# start of Given text
The present invention concerns efficient quantization of more than one LPC spectral models per frame in order to enhance the accuracy of the time-varying spectrum representation without compromising on the coding-rate. Such efficient representation of LPC spectral models is advantageous to a number of techniques used for digital encoding of speech and/or audio signals.

Description

BACKGROUND OF THE INVENTION

1. Field of the invention:

The present invention relates to an improved technique for quantizing the spectral parameter used in a number of speech and/or audio coding techniques.

2. Brief description of the prior art:

The majority of efficient digital speech encoding techniques with good subjective quality/bit rate tradeoffs use a linear prediction model to transmit the time varying spectral information.
One such technique found in several international standards including the G729 ITU-T is the ACELP (Algebraic Code Excited Linear Prediction) [1]technique.
In ACELP like techniques, the sampled speech signal is processed in blocks of L samples called frames. For example, 20 ms is a popular frame duration in many speech encoding systems. This duration translates into L=160 samples for telephone speech (8000 samples/sec), or, into L=320 samples when 7-kHz-wideband speech (16000 samples/sec) is concerned.
Spectral information is transmitted for each frame in the form of quantized spectral parameters derived from the wall known linear prediction model of speech [2,3] often called the LPC information.
In prior art related to frames between 10 and 30 ms, the LPC information transmitted per frame relates to a single spectral model.
The accuracy in transmitting the time-varying spectrum with a 10 ms refresh rate is of course better than with a 30 ms refresh rate however the difference is not worth tripling the coding rate.
# end of Given text
Exercise set:
1/ List every section heading in the patent excerpt, in the order they appear.
2/ Reproduce the patent excerpt word for word, from "One such technique" up to and including "Linear Prediction) [1]technique.".
# start of Excerpted data
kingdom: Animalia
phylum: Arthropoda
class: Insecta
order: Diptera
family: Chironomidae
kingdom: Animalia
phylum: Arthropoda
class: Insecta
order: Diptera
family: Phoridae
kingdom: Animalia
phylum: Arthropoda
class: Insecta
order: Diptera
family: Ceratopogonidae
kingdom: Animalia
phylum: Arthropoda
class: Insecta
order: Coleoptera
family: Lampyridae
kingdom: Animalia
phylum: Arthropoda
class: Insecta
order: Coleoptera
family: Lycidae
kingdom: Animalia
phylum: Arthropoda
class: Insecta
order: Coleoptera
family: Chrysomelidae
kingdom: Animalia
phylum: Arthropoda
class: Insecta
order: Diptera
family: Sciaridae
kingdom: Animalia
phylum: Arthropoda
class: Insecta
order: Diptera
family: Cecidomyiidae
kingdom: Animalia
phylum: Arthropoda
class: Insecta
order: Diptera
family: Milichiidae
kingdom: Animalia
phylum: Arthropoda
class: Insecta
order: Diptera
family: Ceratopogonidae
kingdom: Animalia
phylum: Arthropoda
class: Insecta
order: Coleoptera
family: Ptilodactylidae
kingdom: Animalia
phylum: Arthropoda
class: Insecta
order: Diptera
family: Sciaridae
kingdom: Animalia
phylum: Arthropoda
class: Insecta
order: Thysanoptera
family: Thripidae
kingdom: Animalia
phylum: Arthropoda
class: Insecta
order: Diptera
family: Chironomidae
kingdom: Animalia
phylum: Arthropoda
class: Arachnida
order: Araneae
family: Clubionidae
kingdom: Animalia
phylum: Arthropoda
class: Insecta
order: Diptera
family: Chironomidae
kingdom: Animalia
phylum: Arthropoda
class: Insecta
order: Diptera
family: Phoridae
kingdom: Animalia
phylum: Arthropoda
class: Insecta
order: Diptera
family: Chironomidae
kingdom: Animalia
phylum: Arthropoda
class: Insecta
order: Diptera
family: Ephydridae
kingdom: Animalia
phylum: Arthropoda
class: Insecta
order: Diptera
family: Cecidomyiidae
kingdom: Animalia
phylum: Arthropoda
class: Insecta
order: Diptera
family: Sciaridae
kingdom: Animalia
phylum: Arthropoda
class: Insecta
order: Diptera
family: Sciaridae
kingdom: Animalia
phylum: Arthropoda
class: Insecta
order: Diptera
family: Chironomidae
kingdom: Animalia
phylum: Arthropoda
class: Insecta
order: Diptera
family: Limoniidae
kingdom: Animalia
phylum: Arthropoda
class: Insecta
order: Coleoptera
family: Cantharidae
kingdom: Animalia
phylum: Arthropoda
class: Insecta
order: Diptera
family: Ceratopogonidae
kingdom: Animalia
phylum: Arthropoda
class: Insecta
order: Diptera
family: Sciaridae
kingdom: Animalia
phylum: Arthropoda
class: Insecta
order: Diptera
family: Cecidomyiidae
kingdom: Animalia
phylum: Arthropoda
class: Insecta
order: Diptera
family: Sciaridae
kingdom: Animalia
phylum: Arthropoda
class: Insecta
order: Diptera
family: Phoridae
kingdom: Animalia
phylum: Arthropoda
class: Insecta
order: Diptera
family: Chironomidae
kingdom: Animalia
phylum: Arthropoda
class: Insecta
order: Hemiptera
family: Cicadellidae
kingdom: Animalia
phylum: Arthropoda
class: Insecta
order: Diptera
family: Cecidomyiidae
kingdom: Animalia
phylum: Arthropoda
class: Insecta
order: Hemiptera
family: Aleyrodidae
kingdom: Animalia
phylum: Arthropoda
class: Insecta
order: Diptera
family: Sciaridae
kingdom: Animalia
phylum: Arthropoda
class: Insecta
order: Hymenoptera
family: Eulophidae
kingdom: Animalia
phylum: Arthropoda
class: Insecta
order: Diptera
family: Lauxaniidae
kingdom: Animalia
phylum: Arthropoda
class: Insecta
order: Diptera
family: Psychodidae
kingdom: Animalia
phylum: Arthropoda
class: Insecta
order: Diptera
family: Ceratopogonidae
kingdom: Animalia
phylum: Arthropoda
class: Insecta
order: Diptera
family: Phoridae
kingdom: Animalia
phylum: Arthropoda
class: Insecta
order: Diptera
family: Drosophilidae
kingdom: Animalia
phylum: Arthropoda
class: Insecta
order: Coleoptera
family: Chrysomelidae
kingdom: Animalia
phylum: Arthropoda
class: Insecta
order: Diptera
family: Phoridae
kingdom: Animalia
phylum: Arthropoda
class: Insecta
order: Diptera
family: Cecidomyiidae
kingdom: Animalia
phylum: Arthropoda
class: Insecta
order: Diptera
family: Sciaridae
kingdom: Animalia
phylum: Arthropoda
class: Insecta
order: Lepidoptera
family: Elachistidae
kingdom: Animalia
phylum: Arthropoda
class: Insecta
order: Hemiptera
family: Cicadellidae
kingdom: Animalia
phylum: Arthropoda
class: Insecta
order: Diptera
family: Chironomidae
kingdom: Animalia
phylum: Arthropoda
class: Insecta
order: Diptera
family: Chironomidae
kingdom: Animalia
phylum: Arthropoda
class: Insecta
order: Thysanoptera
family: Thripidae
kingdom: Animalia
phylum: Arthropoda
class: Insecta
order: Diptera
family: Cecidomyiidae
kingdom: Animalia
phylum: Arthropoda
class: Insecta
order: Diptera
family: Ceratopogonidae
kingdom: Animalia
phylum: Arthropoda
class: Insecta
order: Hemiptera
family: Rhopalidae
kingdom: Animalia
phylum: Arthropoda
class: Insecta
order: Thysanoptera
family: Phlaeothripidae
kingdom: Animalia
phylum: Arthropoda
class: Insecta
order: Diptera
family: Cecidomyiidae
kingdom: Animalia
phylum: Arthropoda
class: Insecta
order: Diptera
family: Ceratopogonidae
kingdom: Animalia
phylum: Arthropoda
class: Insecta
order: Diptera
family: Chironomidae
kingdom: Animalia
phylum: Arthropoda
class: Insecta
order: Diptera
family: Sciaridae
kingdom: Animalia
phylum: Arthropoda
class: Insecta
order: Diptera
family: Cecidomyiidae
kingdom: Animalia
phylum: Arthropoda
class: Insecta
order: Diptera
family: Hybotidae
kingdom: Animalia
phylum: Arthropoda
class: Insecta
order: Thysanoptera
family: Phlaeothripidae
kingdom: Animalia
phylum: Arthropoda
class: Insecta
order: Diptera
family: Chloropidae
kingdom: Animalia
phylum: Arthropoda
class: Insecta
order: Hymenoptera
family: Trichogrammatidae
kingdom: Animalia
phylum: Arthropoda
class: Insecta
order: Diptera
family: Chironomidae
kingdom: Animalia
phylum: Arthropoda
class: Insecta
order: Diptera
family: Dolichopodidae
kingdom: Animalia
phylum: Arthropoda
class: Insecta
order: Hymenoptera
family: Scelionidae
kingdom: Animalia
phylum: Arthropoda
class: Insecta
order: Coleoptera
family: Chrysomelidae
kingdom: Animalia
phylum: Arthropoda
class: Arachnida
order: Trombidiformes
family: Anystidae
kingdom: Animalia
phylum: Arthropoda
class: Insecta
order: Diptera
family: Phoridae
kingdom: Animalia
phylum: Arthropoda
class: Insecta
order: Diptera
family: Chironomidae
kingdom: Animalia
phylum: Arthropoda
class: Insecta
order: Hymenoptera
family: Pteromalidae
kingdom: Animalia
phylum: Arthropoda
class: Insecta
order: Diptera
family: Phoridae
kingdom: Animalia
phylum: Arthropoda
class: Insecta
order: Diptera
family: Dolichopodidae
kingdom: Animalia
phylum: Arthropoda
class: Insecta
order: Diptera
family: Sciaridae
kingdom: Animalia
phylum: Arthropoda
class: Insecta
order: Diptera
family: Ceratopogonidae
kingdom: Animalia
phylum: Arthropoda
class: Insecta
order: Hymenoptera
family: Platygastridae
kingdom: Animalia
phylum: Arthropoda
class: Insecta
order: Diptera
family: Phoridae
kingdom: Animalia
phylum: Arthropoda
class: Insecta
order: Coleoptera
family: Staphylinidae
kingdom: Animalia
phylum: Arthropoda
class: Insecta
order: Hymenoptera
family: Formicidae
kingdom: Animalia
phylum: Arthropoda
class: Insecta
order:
# end of Excerpted data
Results of the exercise:
1/
Description
BACKGROUND OF THE INVENTION
1. Field of the invention:
2. Brief description of the prior art:

2/
One such technique found in several international standards including the G729 ITU-T is the ACELP (Algebraic Code Excited Linear Prediction) [1]technique.